● Data extract:

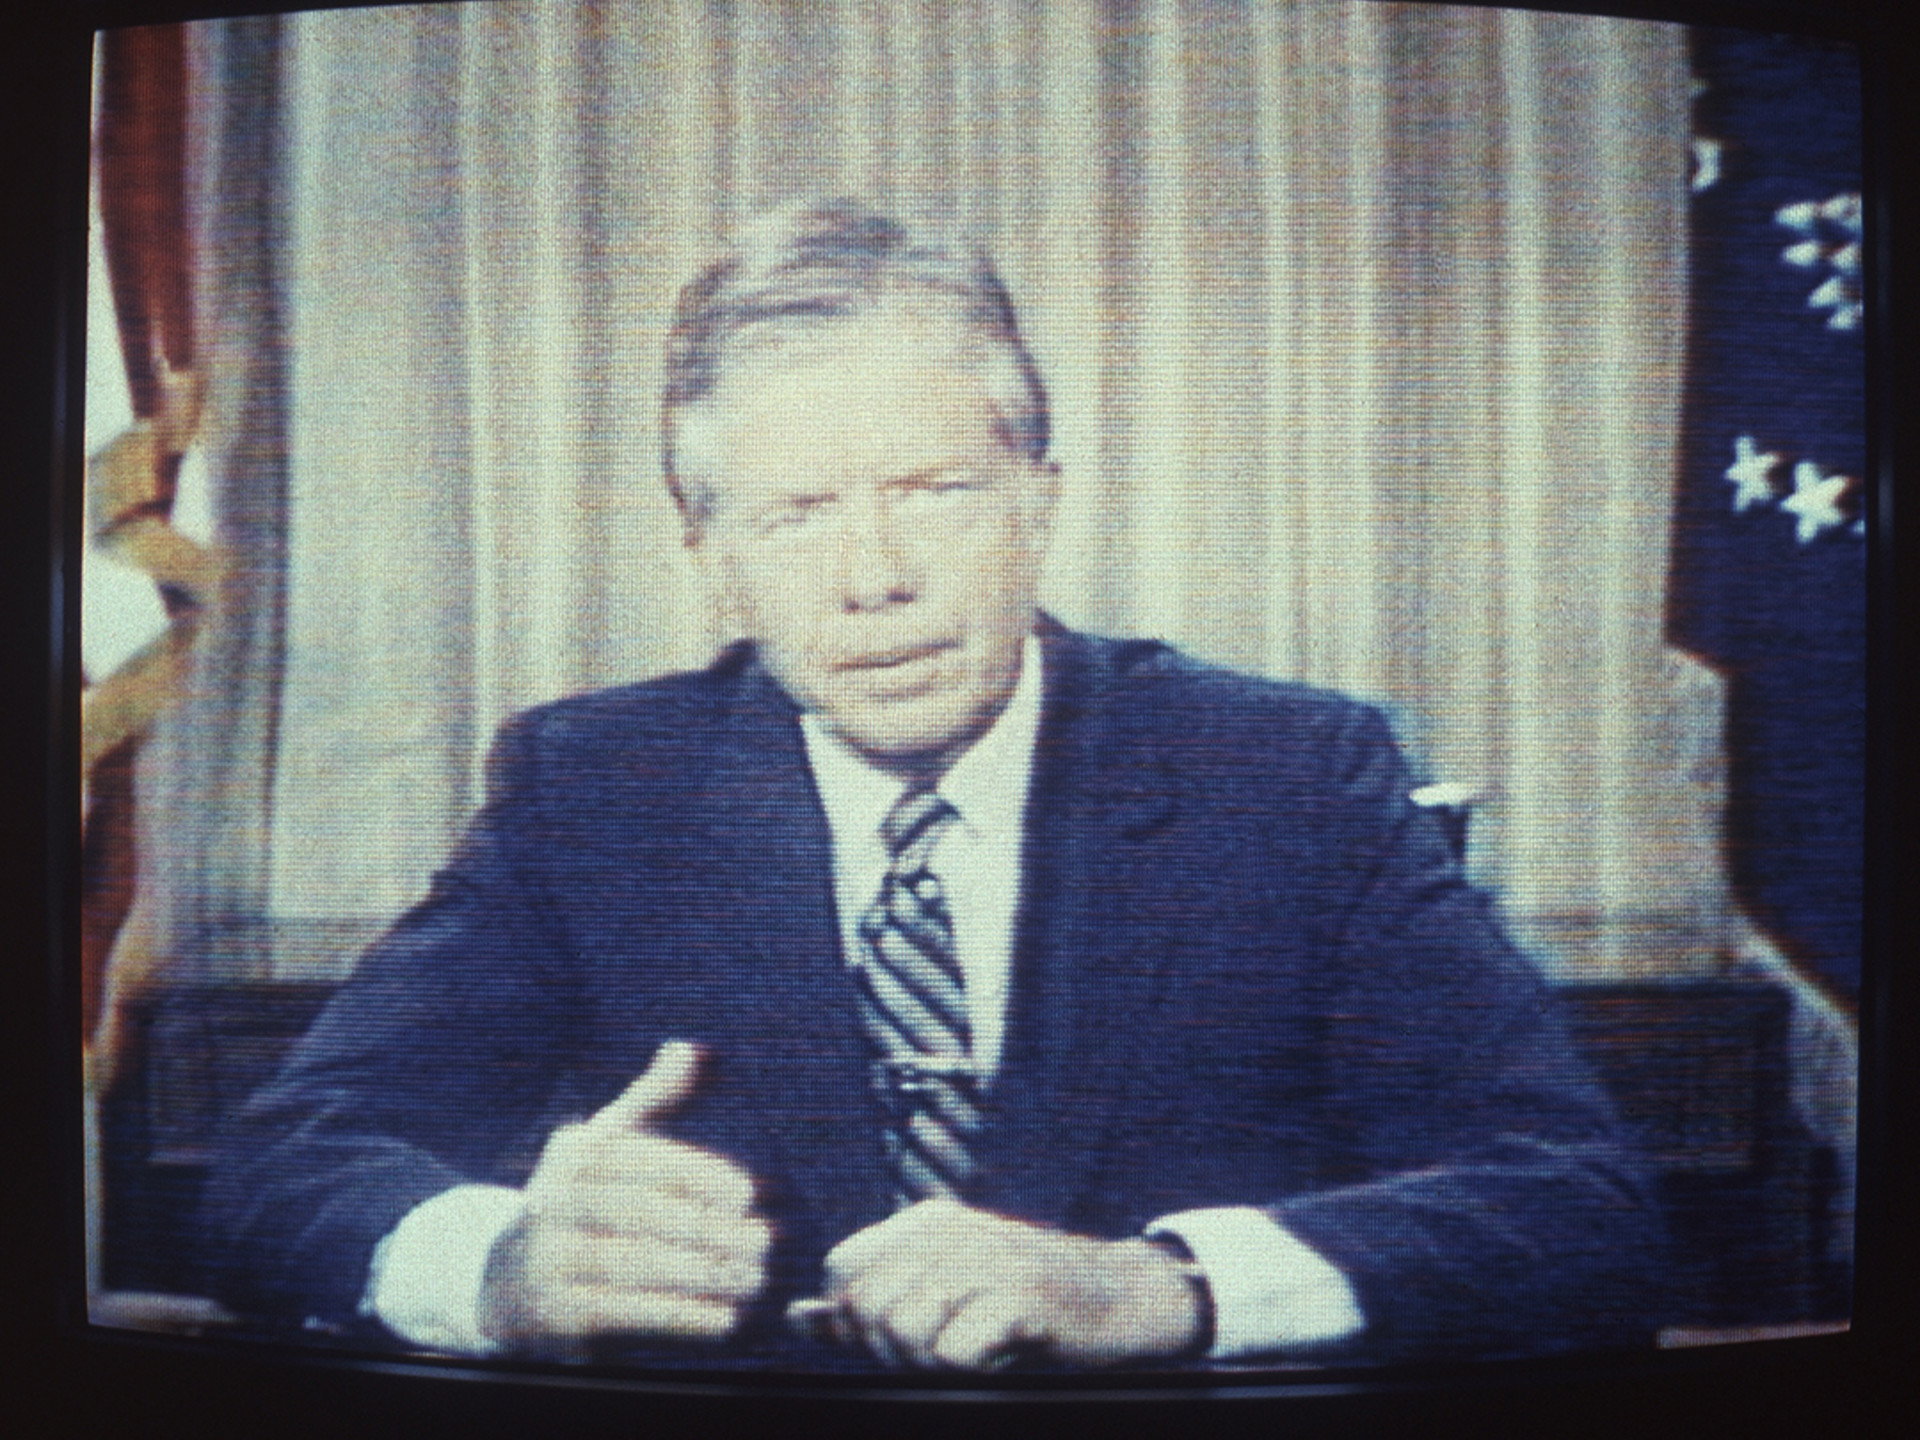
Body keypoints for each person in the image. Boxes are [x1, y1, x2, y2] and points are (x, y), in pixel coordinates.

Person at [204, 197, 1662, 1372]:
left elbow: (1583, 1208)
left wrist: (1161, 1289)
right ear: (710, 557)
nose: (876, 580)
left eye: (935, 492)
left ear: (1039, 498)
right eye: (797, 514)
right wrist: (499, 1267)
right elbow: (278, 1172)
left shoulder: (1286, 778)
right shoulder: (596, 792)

● Problem statement: Reproduce all the data as it stands. The pictures are not part of the copy.

● Solution for this task:
Body keypoints for each person in the image. Boxes are [x1, y1, x2, y2] and points are (x, y), in pixel coordinates.

Person at [204, 197, 1662, 1372]:
left elbow: (1583, 1208)
left wrist: (1161, 1289)
right ear: (710, 557)
nose: (876, 580)
left eye: (935, 492)
left ear: (1039, 498)
right eye: (797, 514)
right wrist: (499, 1267)
right elbow: (278, 1172)
left shoulder: (1286, 778)
right shoulder: (596, 792)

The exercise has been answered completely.